> [문제 자료]
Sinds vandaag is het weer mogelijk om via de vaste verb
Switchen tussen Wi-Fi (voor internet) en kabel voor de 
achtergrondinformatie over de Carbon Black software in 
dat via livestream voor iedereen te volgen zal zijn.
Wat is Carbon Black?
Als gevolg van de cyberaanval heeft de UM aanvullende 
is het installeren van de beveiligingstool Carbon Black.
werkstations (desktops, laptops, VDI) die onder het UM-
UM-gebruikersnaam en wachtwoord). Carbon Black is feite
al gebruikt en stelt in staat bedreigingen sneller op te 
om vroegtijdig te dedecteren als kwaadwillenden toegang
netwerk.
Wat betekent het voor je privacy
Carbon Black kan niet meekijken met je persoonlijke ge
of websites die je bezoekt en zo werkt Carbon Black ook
==
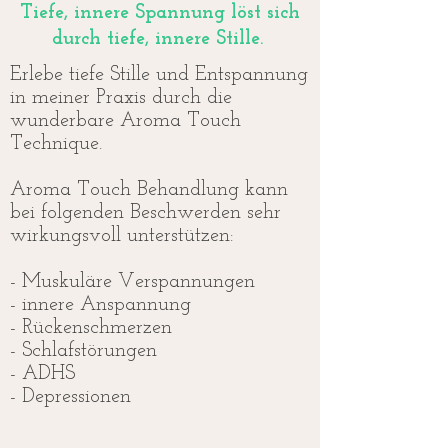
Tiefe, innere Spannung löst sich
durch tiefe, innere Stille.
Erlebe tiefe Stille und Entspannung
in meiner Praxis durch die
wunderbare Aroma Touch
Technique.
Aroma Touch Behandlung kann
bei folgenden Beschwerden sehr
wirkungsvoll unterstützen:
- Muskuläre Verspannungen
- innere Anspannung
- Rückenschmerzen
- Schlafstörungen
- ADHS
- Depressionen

> [작성 과제] 위의 줄 가운데 "Tiefe, innere Spannung löst sich"이 들어 있는 줄부터 "- Depressionen"가 들어 있는 줄까지를 '번호' 열과 '내용' 열이 있는 마크다운 표로 정리하세요. 빈 줄은 넣지 마세요.

> [이 문제의 답]
| 번호 | 내용 |
|---|---|
| 1 | Tiefe, innere Spannung löst sich |
| 2 | durch tiefe, innere Stille. |
| 3 | Erlebe tiefe Stille und Entspannung |
| 4 | in meiner Praxis durch die |
| 5 | wunderbare Aroma Touch |
| 6 | Technique. |
| 7 | Aroma Touch Behandlung kann |
| 8 | bei folgenden Beschwerden sehr |
| 9 | wirkungsvoll unterstützen: |
| 10 | - Muskuläre Verspannungen |
| 11 | - innere Anspannung |
| 12 | - Rückenschmerzen |
| 13 | - Schlafstörungen |
| 14 | - ADHS |
| 15 | - Depressionen |